Start of Listed records

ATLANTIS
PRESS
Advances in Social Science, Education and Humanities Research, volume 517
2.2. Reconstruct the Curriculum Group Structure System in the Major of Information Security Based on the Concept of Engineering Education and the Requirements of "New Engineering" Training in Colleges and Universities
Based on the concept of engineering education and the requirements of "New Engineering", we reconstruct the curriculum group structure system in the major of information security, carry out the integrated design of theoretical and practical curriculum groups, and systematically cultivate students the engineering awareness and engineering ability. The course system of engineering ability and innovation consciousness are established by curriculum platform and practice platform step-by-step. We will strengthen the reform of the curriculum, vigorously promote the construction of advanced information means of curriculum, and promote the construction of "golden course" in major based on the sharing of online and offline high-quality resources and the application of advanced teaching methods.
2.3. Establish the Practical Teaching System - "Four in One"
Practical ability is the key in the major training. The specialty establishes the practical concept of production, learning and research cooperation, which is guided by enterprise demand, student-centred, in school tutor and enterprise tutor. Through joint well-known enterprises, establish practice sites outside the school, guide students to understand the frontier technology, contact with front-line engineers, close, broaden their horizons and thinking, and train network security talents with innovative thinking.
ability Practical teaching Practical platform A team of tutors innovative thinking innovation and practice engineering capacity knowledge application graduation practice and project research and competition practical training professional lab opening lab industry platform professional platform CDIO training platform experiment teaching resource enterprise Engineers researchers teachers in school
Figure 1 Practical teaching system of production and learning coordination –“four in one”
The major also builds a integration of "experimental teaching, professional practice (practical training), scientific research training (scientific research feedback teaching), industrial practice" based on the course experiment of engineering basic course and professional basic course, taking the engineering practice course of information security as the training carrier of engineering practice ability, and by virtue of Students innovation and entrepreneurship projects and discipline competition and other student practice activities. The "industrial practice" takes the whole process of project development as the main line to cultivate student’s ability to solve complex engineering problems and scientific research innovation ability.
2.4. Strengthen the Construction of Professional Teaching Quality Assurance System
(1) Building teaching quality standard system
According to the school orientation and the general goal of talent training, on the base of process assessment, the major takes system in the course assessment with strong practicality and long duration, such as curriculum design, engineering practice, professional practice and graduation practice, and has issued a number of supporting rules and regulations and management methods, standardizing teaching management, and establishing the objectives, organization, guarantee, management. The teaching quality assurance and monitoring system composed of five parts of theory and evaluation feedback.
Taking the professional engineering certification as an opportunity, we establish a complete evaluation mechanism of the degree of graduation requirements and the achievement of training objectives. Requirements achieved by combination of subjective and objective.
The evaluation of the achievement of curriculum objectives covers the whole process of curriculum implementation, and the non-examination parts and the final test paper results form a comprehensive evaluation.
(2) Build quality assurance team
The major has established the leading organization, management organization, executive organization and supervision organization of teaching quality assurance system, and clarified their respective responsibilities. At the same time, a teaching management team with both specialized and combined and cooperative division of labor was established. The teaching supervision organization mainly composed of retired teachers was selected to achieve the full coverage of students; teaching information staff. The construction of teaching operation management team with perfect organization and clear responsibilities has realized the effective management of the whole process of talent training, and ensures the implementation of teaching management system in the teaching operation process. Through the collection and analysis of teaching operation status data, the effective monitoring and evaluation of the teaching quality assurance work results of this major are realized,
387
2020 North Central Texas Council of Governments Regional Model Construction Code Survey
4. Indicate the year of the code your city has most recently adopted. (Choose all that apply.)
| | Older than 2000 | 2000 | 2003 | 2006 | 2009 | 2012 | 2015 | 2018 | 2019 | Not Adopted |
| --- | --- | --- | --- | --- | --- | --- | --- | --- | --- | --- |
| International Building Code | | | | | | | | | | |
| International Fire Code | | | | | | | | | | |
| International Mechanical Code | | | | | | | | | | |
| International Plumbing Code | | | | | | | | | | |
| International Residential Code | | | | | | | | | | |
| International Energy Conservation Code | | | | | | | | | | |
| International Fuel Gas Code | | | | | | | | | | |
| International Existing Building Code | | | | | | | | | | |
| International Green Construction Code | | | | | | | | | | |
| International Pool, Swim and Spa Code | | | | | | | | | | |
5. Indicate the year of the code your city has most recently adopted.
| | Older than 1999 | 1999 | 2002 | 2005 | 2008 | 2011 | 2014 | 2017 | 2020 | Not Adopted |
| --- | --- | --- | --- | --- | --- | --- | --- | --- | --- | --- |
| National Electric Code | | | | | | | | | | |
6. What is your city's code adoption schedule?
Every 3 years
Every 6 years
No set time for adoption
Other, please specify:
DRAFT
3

End of Listed records

• **What the exercise asks**
Could you output every entry from the listing above without altering a word?

• **Solution for this task**
ATLANTIS
PRESS
Advances in Social Science, Education and Humanities Research, volume 517
2.2. Reconstruct the Curriculum Group Structure System in the Major of Information Security Based on the Concept of Engineering Education and the Requirements of "New Engineering" Training in Colleges and Universities
Based on the concept of engineering education and the requirements of "New Engineering", we reconstruct the curriculum group structure system in the major of information security, carry out the integrated design of theoretical and practical curriculum groups, and systematically cultivate students the engineering awareness and engineering ability. The course system of engineering ability and innovation consciousness are established by curriculum platform and practice platform step-by-step. We will strengthen the reform of the curriculum, vigorously promote the construction of advanced information means of curriculum, and promote the construction of "golden course" in major based on the sharing of online and offline high-quality resources and the application of advanced teaching methods.
2.3. Establish the Practical Teaching System - "Four in One"
Practical ability is the key in the major training. The specialty establishes the practical concept of production, learning and research cooperation, which is guided by enterprise demand, student-centred, in school tutor and enterprise tutor. Through joint well-known enterprises, establish practice sites outside the school, guide students to understand the frontier technology, contact with front-line engineers, close, broaden their horizons and thinking, and train network security talents with innovative thinking.
ability Practical teaching Practical platform A team of tutors innovative thinking innovation and practice engineering capacity knowledge application graduation practice and project research and competition practical training professional lab opening lab industry platform professional platform CDIO training platform experiment teaching resource enterprise Engineers researchers teachers in school
Figure 1 Practical teaching system of production and learning coordination –“four in one”
The major also builds a integration of "experimental teaching, professional practice (practical training), scientific research training (scientific research feedback teaching), industrial practice" based on the course experiment of engineering basic course and professional basic course, taking the engineering practice course of information security as the training carrier of engineering practice ability, and by virtue of Students innovation and entrepreneurship projects and discipline competition and other student practice activities. The "industrial practice" takes the whole process of project development as the main line to cultivate student’s ability to solve complex engineering problems and scientific research innovation ability.
2.4. Strengthen the Construction of Professional Teaching Quality Assurance System
(1) Building teaching quality standard system
According to the school orientation and the general goal of talent training, on the base of process assessment, the major takes system in the course assessment with strong practicality and long duration, such as curriculum design, engineering practice, professional practice and graduation practice, and has issued a number of supporting rules and regulations and management methods, standardizing teaching management, and establishing the objectives, organization, guarantee, management. The teaching quality assurance and monitoring system composed of five parts of theory and evaluation feedback.
Taking the professional engineering certification as an opportunity, we establish a complete evaluation mechanism of the degree of graduation requirements and the achievement of training objectives. Requirements achieved by combination of subjective and objective.
The evaluation of the achievement of curriculum objectives covers the whole process of curriculum implementation, and the non-examination parts and the final test paper results form a comprehensive evaluation.
(2) Build quality assurance team
The major has established the leading organization, management organization, executive organization and supervision organization of teaching quality assurance system, and clarified their respective responsibilities. At the same time, a teaching management team with both specialized and combined and cooperative division of labor was established. The teaching supervision organization mainly composed of retired teachers was selected to achieve the full coverage of students; teaching information staff. The construction of teaching operation management team with perfect organization and clear responsibilities has realized the effective management of the whole process of talent training, and ensures the implementation of teaching management system in the teaching operation process. Through the collection and analysis of teaching operation status data, the effective monitoring and evaluation of the teaching quality assurance work results of this major are realized,
387
2020 North Central Texas Council of Governments Regional Model Construction Code Survey
4. Indicate the year of the code your city has most recently adopted. (Choose all that apply.)
| | Older than 2000 | 2000 | 2003 | 2006 | 2009 | 2012 | 2015 | 2018 | 2019 | Not Adopted |
| --- | --- | --- | --- | --- | --- | --- | --- | --- | --- | --- |
| International Building Code | | | | | | | | | | |
| International Fire Code | | | | | | | | | | |
| International Mechanical Code | | | | | | | | | | |
| International Plumbing Code | | | | | | | | | | |
| International Residential Code | | | | | | | | | | |
| International Energy Conservation Code | | | | | | | | | | |
| International Fuel Gas Code | | | | | | | | | | |
| International Existing Building Code | | | | | | | | | | |
| International Green Construction Code | | | | | | | | | | |
| International Pool, Swim and Spa Code | | | | | | | | | | |
5. Indicate the year of the code your city has most recently adopted.
| | Older than 1999 | 1999 | 2002 | 2005 | 2008 | 2011 | 2014 | 2017 | 2020 | Not Adopted |
| --- | --- | --- | --- | --- | --- | --- | --- | --- | --- | --- |
| National Electric Code | | | | | | | | | | |
6. What is your city's code adoption schedule?
Every 3 years
Every 6 years
No set time for adoption
Other, please specify:
DRAFT
3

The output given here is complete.